A UFRJ diz que, desde 2014, a falta de recursos afeta gravemente o
funcionamento da universidade. “Nos últimos anos, a UFRJ vem
sofrendo cortes crescentes, significativos e rigorosos, em seu
orçamento, os quais comprometem sua capacidade de funcionamento e
suas possibilidades de oferecer o melhor acolhimento aos alunos que
chegam à universidade pelas novas vagas geradas no processo de
expansão e pelas cotas criadas para democratizar o acesso e a
garantia das ações afirmativas”, diz a universidade, em nota.
UFMG
Segundo Jaime Ramírez, reitor da UFMG (Universidade Federal de
Minas Gerais), a universidade só tem recurso para as despesas
cotidianas, como insumos e mão de obra terceirizada, até o mês que
vem. Ele afirma que, se o governo federal mantiver a liberação de
recursos no patamar de 85% do previsto, a UFMG e “todas as outras
federais” vão enfrentar uma situação financeira grave até o fim
do ano.
Mesmo diante da gravidade do quadro, Ramírez garante que a
universidade não irá suspender as atividades, ainda que, para isso,
seja necessário atrasar o pagamento de fornecedores. Ele assegura
que não haverá redução no pagamento de bolsas e benefícios de
assistência estudantil, pois recursos de custeio têm sido
utilizados para complementar o pagamento dos benefícios.
A UFMG informa que sua administração está trabalhando para que
o governo federal libere R$ 25,98 milhões de recursos de custeio, o
que corresponde a 15% do orçamento da universidade para 2017. O
orçamento de custeio da UFMG em 2017 é de R$ 173,2 milhões, cerca
de 10% inferior ao de 2016.
Outro lado
O ministro da Educação, Mendonça Filho, afirma que a meta da
pasta é liberar 100% dos valores para custeio até o fim do ano.
“Estamos no meio do exercício, e as liberações ocorrerão
gradualmente, ao longo dos próximos meses, até dezembro. Então,
posso tranquilizar as universidades federais de que os recursos serão
liberados”, disse.
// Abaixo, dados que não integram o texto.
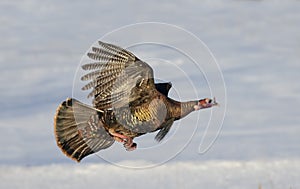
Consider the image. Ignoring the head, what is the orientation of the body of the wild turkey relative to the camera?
to the viewer's right
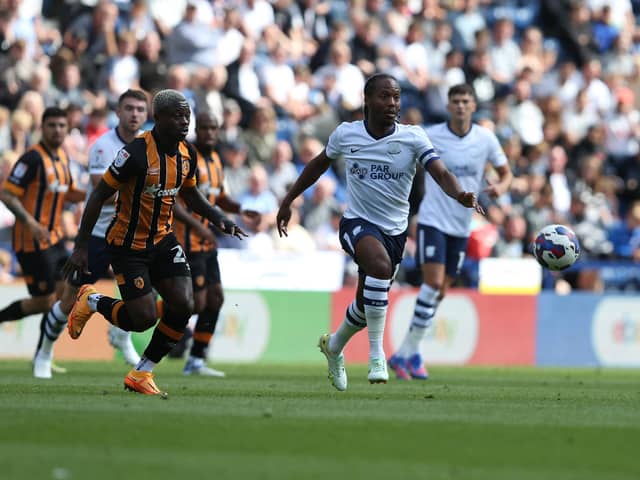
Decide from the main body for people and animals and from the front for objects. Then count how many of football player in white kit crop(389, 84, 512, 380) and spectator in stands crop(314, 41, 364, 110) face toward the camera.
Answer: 2

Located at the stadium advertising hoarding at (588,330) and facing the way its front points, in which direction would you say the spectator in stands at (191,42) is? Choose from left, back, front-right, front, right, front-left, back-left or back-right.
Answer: right

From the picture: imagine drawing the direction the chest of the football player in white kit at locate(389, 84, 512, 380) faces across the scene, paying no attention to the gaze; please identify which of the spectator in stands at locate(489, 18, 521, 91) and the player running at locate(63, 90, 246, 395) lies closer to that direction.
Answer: the player running

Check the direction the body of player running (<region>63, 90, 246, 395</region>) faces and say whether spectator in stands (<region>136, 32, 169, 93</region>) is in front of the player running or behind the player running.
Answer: behind

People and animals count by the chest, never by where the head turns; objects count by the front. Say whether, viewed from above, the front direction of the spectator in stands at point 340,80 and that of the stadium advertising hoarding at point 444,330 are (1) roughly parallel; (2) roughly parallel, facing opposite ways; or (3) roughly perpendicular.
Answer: roughly parallel

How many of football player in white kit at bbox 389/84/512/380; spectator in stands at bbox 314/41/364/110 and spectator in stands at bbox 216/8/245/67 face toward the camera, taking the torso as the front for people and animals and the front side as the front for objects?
3

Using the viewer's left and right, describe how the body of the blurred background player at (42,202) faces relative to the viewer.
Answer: facing the viewer and to the right of the viewer

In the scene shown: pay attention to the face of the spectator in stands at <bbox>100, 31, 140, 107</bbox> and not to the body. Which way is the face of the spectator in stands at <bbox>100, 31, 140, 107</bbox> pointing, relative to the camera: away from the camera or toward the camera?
toward the camera

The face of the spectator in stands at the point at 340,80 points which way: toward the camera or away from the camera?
toward the camera

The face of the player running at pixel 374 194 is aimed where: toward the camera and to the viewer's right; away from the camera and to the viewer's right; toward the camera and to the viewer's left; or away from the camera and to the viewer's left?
toward the camera and to the viewer's right

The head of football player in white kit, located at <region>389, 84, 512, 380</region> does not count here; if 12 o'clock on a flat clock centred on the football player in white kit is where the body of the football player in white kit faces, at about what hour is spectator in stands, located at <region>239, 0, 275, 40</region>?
The spectator in stands is roughly at 5 o'clock from the football player in white kit.

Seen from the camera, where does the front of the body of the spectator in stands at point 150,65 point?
toward the camera

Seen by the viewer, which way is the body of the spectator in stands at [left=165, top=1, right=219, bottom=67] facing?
toward the camera

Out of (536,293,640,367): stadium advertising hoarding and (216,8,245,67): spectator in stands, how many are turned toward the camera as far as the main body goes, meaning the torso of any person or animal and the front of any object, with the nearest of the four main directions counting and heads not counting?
2

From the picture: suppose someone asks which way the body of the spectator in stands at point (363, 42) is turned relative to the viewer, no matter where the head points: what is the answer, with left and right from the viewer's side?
facing the viewer

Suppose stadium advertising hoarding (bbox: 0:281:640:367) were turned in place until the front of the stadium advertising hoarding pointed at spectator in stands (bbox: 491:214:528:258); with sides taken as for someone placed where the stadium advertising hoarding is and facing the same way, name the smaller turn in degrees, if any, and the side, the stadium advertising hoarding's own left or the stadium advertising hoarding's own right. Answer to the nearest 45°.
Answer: approximately 135° to the stadium advertising hoarding's own left

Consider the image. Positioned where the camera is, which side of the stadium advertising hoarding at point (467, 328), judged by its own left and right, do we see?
front

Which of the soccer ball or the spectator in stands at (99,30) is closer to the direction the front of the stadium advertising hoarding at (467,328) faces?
the soccer ball

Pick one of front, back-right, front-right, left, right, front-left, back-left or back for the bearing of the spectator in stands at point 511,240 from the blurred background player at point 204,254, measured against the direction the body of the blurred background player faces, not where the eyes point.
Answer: left

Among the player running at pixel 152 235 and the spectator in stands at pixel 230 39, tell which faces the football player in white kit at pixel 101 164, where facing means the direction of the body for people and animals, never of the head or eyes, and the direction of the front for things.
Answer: the spectator in stands
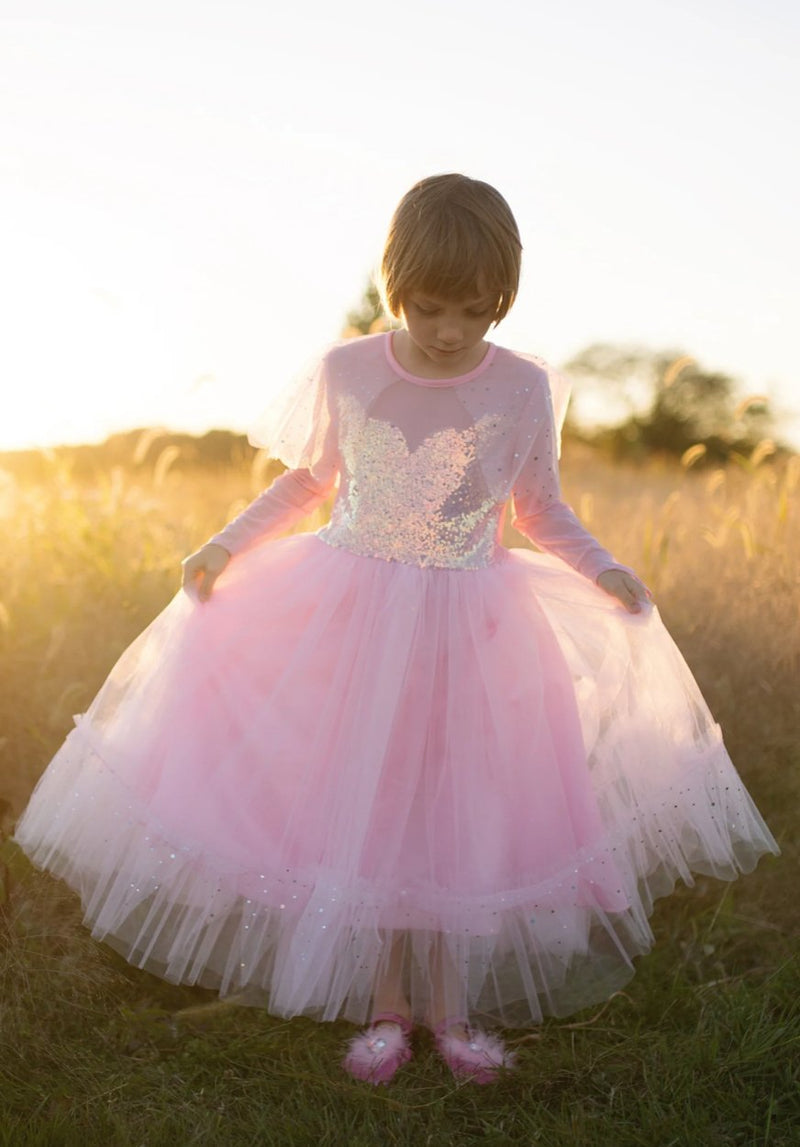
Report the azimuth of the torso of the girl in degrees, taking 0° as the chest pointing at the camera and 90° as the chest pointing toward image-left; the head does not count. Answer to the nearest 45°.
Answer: approximately 0°

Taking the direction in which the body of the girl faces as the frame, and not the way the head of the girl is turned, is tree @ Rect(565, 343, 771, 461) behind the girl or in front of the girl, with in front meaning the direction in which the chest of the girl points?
behind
De acordo com o MEC, neste ano já foram
liberados R$ 4,8 bilhões para limite de empenho das universidades
federais.
O limite de empenho previsto inicialmente para as universidades
federais para este ano é 85% do valor previsto para despesas de
custeio e de 60% para despesas de capital. “No entanto, o MEC está
trabalhando para aumentar esse limite, assim como fez no ano passado,
quando, mesmo após o contingenciamento feito pelo governo anterior,
conseguiu liberar 100% de custeio para as universidades”, diz o
ministério.
Mendonça Filho acrescenta que, além da crise, os problemas
financeiros enfrentados pelas universidades muitas vezes decorrem de
má gestão. “Em muitas situações de universidades federais há
divergência e desequilíbrio do ponto de vista de capacidade
gerencial. Algumas universidades não enfrentam problemas e
dificuldades, porque elas são competentes, capazes e qualificam
melhor suas gestões”, disse, lembrando que não compete ao MEC
liberar a administração de recursos nas universidades federais.